Quirno también formará parte de distintos paneles de discusión con el resto de los enviados de los países del G20 en sesiones sobre “Movilización de recursos internos: cómo reducir la brecha fiscal”; “Fortalecimiento de la cooperación macroeconómica ante las oportunidades y riesgos emergentes para el crecimiento”; y “Arquitectura financiera internacional”. Por último, participará de los grupos de discusión sobre la “Cooperación fiscal eficaz “; “Cuestiones del sector financiero e inclusión financiera”; y sobre “Finanzas Sostenibles”.

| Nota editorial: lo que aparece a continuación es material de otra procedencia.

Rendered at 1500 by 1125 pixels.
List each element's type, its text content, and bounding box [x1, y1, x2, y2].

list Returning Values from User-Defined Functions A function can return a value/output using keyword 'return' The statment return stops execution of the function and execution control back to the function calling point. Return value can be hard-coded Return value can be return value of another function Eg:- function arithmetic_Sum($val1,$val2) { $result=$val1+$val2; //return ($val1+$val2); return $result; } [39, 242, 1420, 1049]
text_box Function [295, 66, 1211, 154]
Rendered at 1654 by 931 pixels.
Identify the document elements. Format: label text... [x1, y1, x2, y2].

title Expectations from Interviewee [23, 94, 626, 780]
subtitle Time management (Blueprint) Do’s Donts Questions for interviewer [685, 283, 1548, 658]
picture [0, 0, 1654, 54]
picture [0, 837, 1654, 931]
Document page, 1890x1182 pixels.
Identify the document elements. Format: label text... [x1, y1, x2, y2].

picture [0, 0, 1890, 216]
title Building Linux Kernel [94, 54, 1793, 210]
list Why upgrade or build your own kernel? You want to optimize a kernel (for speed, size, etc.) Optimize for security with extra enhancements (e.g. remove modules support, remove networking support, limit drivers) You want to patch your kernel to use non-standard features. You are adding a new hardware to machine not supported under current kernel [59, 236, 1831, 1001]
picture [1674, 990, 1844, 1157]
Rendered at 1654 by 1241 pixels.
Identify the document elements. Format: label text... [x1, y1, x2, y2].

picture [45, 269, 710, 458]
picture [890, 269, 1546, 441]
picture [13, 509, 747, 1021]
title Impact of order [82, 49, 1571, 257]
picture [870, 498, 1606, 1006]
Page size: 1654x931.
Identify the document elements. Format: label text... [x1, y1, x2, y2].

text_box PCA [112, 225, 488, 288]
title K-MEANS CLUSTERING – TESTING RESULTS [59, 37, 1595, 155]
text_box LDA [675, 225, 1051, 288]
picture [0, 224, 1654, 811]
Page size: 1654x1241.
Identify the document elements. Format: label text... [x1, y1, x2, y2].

El Gobierno decidió el fin de semana que la comitiva no fuera encabezada por el ministro de Economía Luis Caputo, que tuvo el domingo una reunión introductoria con el secretario del Tesoro de los Estados Unidos Scott Bessent, con quien “conversaron sobre las impresionantes medidas de reforma de la Administración Milei para reducir la inflación, reactivar el crecimiento impulsado por el sector privado, reducir la pobreza y aumentar los salarios reales”, mencionó el comunicado de la Secretaría del Tesoro.

“El Secretario elogió al Ministro de Finanzas Caputo por las medidas de reforma macroeconómica y estructural que reducen la carga de la regulación sobre el sector privado y que reducen el tamaño y la influencia del gobierno”, concluyó el comunicado oficial.
En los últimos días, Caputo confirmó que el resultado del entendimiento técnico será enviado al Congreso para su aprobación. Inicialmente, se barajó la posibilidad de que el acuerdo no fuera remitido al Parlamento, ya que no implica un aumento en la deuda neta, sino un cambio de acreedor. Los dólares del FMI se destinarían a que el Tesoro cancele Letras Intransferibles en manos del BCRA, lo que convertiría deuda intra sector público en un pasivo con el organismo de crédito.
El ministro no especificó el monto del nuevo programa, que aún está en discusión, al igual que la secuencia de desembolsos. Estos dos elementos son clave para determinar si la asistencia permitirá acelerar la salida del cepo. Milei mencionó una cifra de USD 11.000 millones, aunque los funcionarios negociadores no la confirmaron. Caputo afirmó que el FMI no exigió una devaluación y aseguró que el esquema cambiario posterior al acuerdo ya está definido.
Ese esquema determinará la evolución del crawling peg, que redujo su ritmo este mes, el dólar blend exportador, que destina 20% de las liquidaciones al contado con liquidación, y las restricciones cambiarias vigentes, como el límite entre operaciones en el mercado oficial y los paralelos o la remisión de utilidades a casas matrices. Estos puntos son centrales en la negociación con los técnicos del FMI.
La última vez que el equipo técnico del Fondo Monetario se pronunció en público sobre el plan económico del Gobierno, además de los elogios a la estabilización, también mencionó algunos señalamientos sobre lo que viene. Principalmente, en que el Poder Ejecutivo debería procurar una recuperación de las reservas más rápida y que el perfil del ajuste fiscal podría ser distinto al de 2024 para asegurar su sostenibilidad.